__WORK ITEM__. The full set of lines below has to be duplicated exactly, with no picture kept.

__MATERIAL SUPPLIED__.
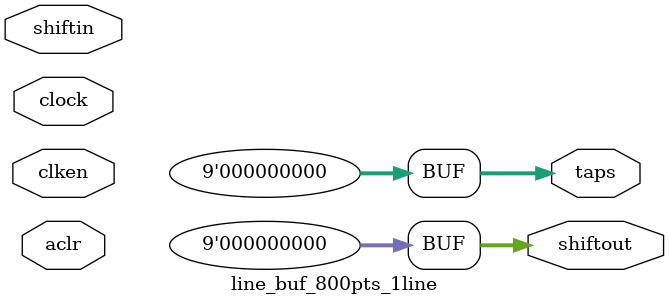
<source format=v>
module line_buf_800pts_1line(	// file.cleaned.mlir:2:3
  input        aclr,	// file.cleaned.mlir:2:39
               clken,	// file.cleaned.mlir:2:54
               clock,	// file.cleaned.mlir:2:70
  input  [8:0] shiftin,	// file.cleaned.mlir:2:86
  output [8:0] shiftout,	// file.cleaned.mlir:2:105
               taps	// file.cleaned.mlir:2:124
);

  assign shiftout = 9'h0;	// file.cleaned.mlir:3:14, :4:5
  assign taps = 9'h0;	// file.cleaned.mlir:3:14, :4:5
endmodule


</source>
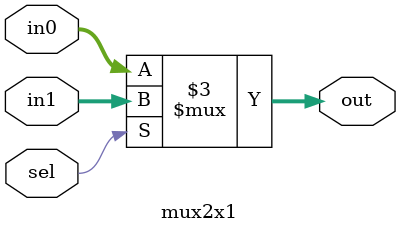
<source format=v>
module mux2x1 #(parameter n = 32)(
input wire sel   ,
input wire [n-1:0] in0 , in1 ,
output reg [n-1:0] out
);

always@(*) 
 begin
  if(sel)
    begin
	    out = in1 ;
	  end
  else
	  begin 
	    out = in0 ; 
	  end
	
end

endmodule 

</source>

__WORKED SOLUTION__.
<source format=v>
module line_buf_800pts_1line(	// file.cleaned.mlir:2:3
  input        aclr,	// file.cleaned.mlir:2:39
               clken,	// file.cleaned.mlir:2:54
               clock,	// file.cleaned.mlir:2:70
  input  [8:0] shiftin,	// file.cleaned.mlir:2:86
  output [8:0] shiftout,	// file.cleaned.mlir:2:105
               taps	// file.cleaned.mlir:2:124
);

  assign shiftout = 9'h0;	// file.cleaned.mlir:3:14, :4:5
  assign taps = 9'h0;	// file.cleaned.mlir:3:14, :4:5
endmodule


</source>
<source format=v>
module mux2x1 #(parameter n = 32)(
input wire sel   ,
input wire [n-1:0] in0 , in1 ,
output reg [n-1:0] out
);

always@(*) 
 begin
  if(sel)
    begin
	    out = in1 ;
	  end
  else
	  begin 
	    out = in0 ; 
	  end
	
end

endmodule 

</source>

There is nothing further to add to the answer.